Bank to begin work in Q1FY23; asset monetisation will free up resources that will come back to industry
Mumbai, NFAPost: The National Bank for Financing Infrastructure and Development (NaBFID) will finance projects that are part of the country’s Rs 6 trillion National Monetisation Pipeline.
The asset monetisation will free up resources that will come back to the industry. There is large aggregate demand for resources, NABFID chairman K V Kamath said addressing the convention of the Indian Construction Equipment Manufacturer’s Association in Mumbai.
The aggregate asset pipeline under NMP over the four-year period, FY 2022-2025, is indicatively valued at Rs six trillion. The top five sectors (by estimated value) capture about 83% of the aggregate pipeline value. These five sectors include Roads (27%) followed by Railways (25%), Power (15%), oil & gas pipelines (8%) and Telecom (6%).
K V Kamath said Bank with a capital base of Rs 20,000 crore will provide funding to projects in public sector as well as the private sector.

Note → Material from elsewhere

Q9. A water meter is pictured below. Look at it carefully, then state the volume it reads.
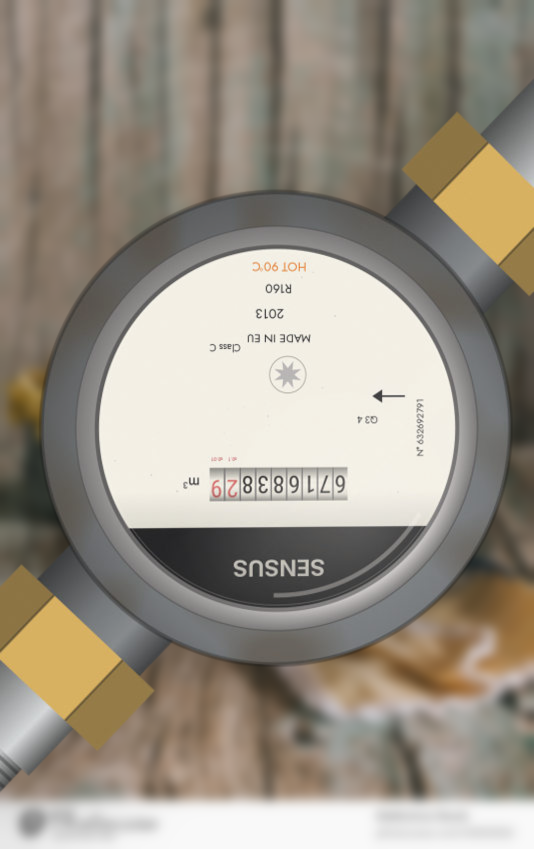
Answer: 6716838.29 m³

It will begin business by approving the first loan for the project in the first quarter of the new financial year (2022-23) beginning April 2022. At present, selection for key positions including chief executive officer (CEO) is underway.

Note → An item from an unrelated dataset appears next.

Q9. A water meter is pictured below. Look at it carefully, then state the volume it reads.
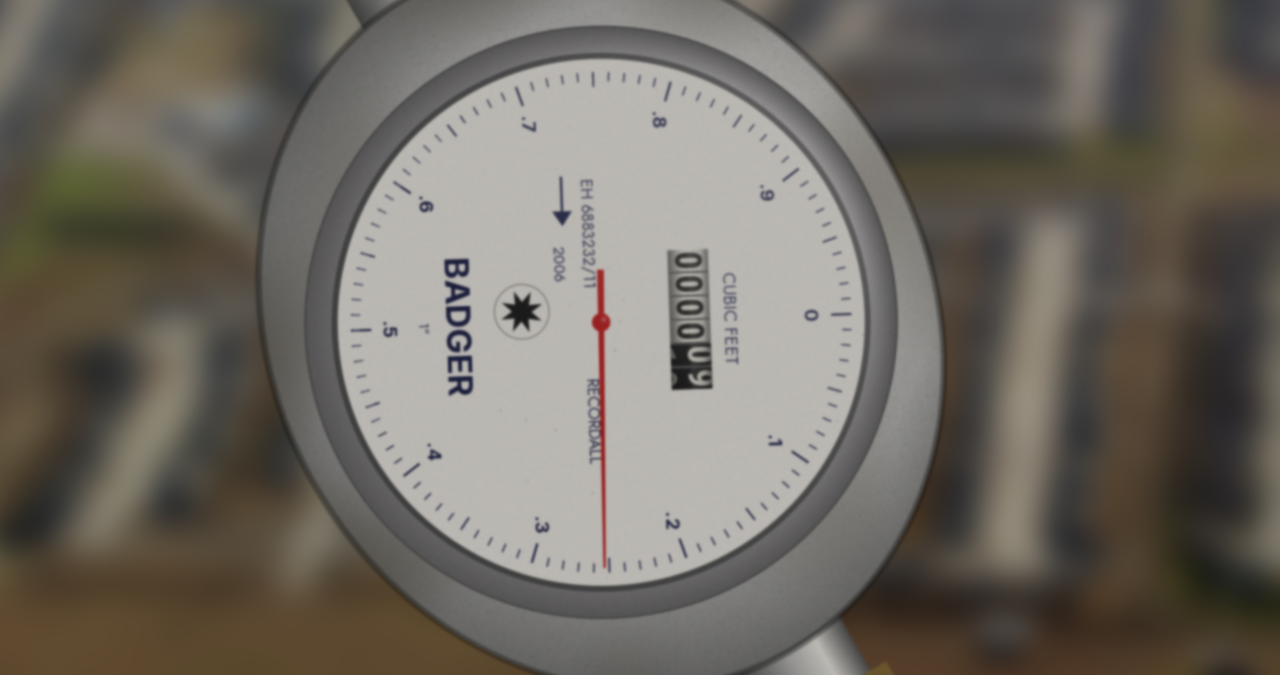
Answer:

Thw government-owned funding agency is looking at the lending of Rs 3-4 trillion in the next three years or so. The emphasis in funding will be on having the right sit tenor (loan period) and the right price.

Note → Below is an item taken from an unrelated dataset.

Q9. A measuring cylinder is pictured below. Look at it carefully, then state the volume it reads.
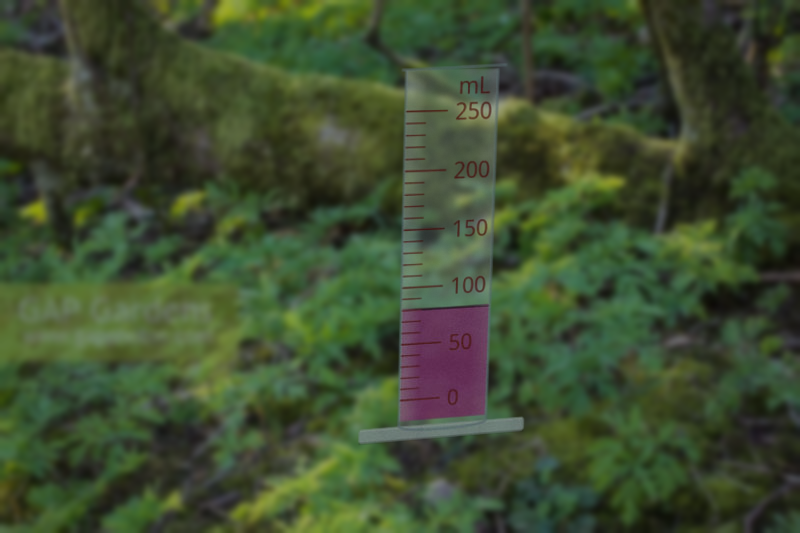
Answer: 80 mL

The funding environment has gone through a change in last 20 years with the emergence of institutions like insurance and pension funds which raise ling term liabilities. They need to deploy fund in long-term projects. The infrastructure projects provide those opportunities, he said.
Besides NaBFID, there will be more long term lenders. Commercial banks will step in when there are opportunities more so with arrangements for managing unforeseen risks.
In the last three-four years, banks have cleaned up books, have healthy capital adequacy and nonperforming assets are less. Bank clients – corporates are also in much better shape with lower gearing levels, K V Kamath added.